Searching for the biomechanical risk factors of preterm birth

Kayvan Samimi

Kayvan Samimi

Preterm birth remains a stubborn and poorly understood medical challenge, but new imaging techniques developed at the Morgridge Institute for Research are helping scientists analyze the key biomechanical features that contribute.

Researchers in the lab of Melissa Skala, a Morgridge biomedical imaging investigator and UW-Madison professor of biomedical engineering, are focusing on fetal membranes — thin tissues that surround the fetus, retain amniotic fluid and protect both the baby and mother from infection. These membranes normally break during labor, but preterm rupture is often one of the key causes of preterm birth.
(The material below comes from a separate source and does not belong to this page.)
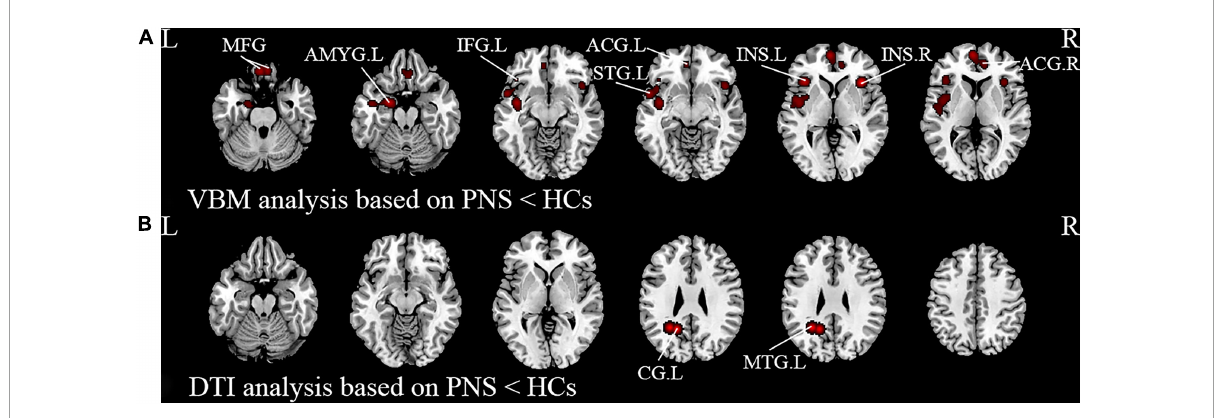
FIGURE2 Results from the activation likelihood estimation (ALE) meta-analysis of structural abnormalities in schizophrenia with PNS. Brain regions showing (A) decreased GMV and (B) decreased FA in PNS patients compared with HCs. Significance threshold with a false discovery rate at p < 0.01. PNS, persistent negative symptoms; HCs, healthy controls; GMV, gray matter volume; FA, fractional anisotropy; VBM, voxel-based morphometry; DTI, diffusion tensor imaging; MFG, medial frontal gyrus; AMYG, amygdala; IFG, inferior frontal gyrus; STG, superior temporal gyrus; INS, insula; ACG, anterior cingulate gyrus; CG, cingulate gyrus; MTG, middle temporal gyrus; R, right; L,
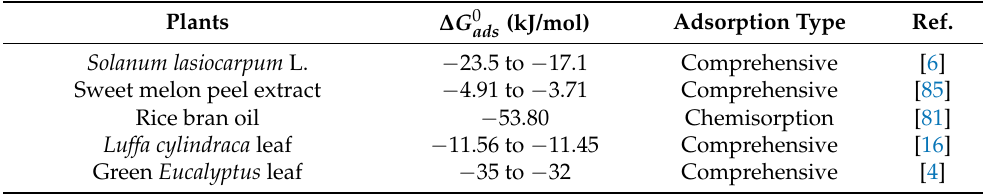
Table 3. Standard free energy for various plants-based inhibitors.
Fetal membranes are too thin to be clearly detected by common imaging techniques such as ultrasound and magnetic resonance (MRI). The Skala Lab has helped fill this resolution gap with optical coherence tomography (OCT), a non-invasive technique that gathers data in three dimensions to help determine tissue structure.

Kayvan Samimi, an assistant scientist in the Skala Lab, is leading a multi-year project to image fetal membrane samples that have been provided by partner hospitals after births. Meriter Hospital in Madison and Intermountain Healthcare in Provo, Utah, collectively provided more than 60 fetal membrane samples for the study, from both vaginal and C-section births.